◆ **Your objective**: Rewrite the items below with "top-left" changed to "upper-left", keeping everything else the same.

◆ **Data for this exercise**:

--------

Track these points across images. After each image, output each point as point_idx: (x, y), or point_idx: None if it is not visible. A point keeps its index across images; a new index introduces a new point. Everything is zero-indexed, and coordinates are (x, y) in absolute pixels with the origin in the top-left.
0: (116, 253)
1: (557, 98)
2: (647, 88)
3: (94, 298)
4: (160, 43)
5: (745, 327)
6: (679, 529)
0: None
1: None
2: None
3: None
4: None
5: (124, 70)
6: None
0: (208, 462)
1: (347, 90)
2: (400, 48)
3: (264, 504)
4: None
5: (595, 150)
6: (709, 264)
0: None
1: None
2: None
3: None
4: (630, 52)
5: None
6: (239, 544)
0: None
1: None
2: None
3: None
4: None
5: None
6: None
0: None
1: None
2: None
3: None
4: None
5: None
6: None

--------

◆ **Exercise result**:
Track these points across images. After each image, output each point as point_idx: (x, y), or point_idx: None if it is not visible. A point keeps its index across images; a new index introduces a new point. Everything is zero-indexed, and coordinates are (x, y) in absolute pixels with the origin in the upper-left.
0: (116, 253)
1: (557, 98)
2: (647, 88)
3: (94, 298)
4: (160, 43)
5: (745, 327)
6: (679, 529)
0: None
1: None
2: None
3: None
4: None
5: (124, 70)
6: None
0: (208, 462)
1: (347, 90)
2: (400, 48)
3: (264, 504)
4: None
5: (595, 150)
6: (709, 264)
0: None
1: None
2: None
3: None
4: (630, 52)
5: None
6: (239, 544)
0: None
1: None
2: None
3: None
4: None
5: None
6: None
0: None
1: None
2: None
3: None
4: None
5: None
6: None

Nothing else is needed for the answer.